Pour the Kung Pao sauce into the wok. Bring to a simmer, stirring constantly, until the sauce thickens slightly.

Finish the Stir-Fry

Return the crispy tofu to the wok. Add the roasted peanuts and green parts of the scallions. Stir-fry for another minute, ensuring the tofu is evenly coated with the sauce and everything is well combined.

Serve

Serve the Kung Pao Tofu immediately over rice or noodles. Garnish with extra peanuts and scallions, if desired.

Nutrition Facts (Estimated per 100g)

  • Calories: Approximately 150-180 kcal
  • Protein: 8-10g
  • Fat: 8-12g
  • Carbohydrates: 6-8g
  • Fiber: 1-2g
Note: These values are estimates and can vary based on specific ingredients and preparation methods.

Other Important Considerations for Nutrition

  • Sodium Content: Soy sauce contributes significantly to sodium levels.
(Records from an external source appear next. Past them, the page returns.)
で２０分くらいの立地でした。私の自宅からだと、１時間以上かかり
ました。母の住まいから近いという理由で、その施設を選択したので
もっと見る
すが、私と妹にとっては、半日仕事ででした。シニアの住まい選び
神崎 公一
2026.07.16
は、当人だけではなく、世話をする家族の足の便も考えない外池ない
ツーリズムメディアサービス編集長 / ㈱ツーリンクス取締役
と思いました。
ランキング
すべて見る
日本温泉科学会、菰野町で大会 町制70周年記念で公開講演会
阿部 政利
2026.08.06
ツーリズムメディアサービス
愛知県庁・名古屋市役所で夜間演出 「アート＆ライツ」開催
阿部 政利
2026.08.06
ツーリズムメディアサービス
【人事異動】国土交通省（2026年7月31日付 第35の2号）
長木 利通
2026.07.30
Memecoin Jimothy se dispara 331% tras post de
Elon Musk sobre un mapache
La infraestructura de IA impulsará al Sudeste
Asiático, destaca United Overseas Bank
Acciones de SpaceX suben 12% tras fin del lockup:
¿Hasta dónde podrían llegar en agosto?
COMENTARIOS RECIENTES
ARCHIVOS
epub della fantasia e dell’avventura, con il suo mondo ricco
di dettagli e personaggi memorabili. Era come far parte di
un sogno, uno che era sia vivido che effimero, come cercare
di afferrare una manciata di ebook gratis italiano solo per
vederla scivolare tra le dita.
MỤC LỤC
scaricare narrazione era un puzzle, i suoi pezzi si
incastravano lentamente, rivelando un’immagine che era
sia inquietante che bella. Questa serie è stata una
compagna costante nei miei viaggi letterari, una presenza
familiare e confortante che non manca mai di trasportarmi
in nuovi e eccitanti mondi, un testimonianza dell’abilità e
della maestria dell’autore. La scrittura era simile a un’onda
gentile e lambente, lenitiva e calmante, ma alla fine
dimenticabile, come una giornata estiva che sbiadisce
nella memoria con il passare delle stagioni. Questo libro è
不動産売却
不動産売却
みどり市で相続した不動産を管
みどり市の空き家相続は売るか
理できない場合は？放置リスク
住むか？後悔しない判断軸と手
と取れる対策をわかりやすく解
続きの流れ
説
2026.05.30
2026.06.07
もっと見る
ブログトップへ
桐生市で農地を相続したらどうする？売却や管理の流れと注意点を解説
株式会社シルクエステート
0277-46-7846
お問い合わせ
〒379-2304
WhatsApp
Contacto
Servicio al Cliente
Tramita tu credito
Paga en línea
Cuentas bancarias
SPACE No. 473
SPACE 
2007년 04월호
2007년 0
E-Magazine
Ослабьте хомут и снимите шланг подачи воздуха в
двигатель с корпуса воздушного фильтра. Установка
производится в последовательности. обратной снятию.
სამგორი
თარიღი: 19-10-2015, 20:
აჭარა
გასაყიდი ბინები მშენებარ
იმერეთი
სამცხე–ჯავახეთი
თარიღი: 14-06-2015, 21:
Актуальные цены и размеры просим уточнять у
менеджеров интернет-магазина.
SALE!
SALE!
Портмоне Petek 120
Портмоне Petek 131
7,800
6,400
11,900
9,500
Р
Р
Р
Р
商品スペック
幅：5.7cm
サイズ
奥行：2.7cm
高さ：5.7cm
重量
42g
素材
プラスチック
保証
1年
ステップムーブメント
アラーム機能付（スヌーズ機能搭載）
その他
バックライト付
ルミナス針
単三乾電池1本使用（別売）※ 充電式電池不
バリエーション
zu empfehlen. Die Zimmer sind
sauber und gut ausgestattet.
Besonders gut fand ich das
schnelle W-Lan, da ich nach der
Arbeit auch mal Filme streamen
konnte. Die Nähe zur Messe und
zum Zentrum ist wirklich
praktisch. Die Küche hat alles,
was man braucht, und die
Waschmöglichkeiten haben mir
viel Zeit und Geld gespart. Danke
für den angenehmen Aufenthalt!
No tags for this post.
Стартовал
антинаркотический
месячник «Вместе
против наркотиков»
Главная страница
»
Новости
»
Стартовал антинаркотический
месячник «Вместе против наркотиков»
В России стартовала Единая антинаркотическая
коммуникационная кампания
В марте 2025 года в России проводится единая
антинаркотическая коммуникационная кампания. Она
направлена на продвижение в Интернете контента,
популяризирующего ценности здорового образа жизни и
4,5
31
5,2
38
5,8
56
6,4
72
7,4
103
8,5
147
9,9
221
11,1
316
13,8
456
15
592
Consider using low-sodium soy sauce.
  • Added Sugar: The recipe includes a small amount of sugar. Adjust the amount according to your preference and dietary needs.
  • Healthy Fats: Peanuts provide healthy fats. Be mindful of portion sizes.

FAQ

  • Can I use different vegetables in this stir-fry?

    Yes, feel free to add other vegetables such as bell peppers, zucchini, or broccoli to the stir-fry.
  • How do I make the tofu extra crispy?

    Pressing the tofu thoroughly and coating it in cornstarch are key to achieving crispy tofu. You can also pan-fry it in a little extra oil.
  • Can I make this recipe less spicy?

    Yes, reduce the number of dried red chilies or remove the seeds before adding them to the stir-fry.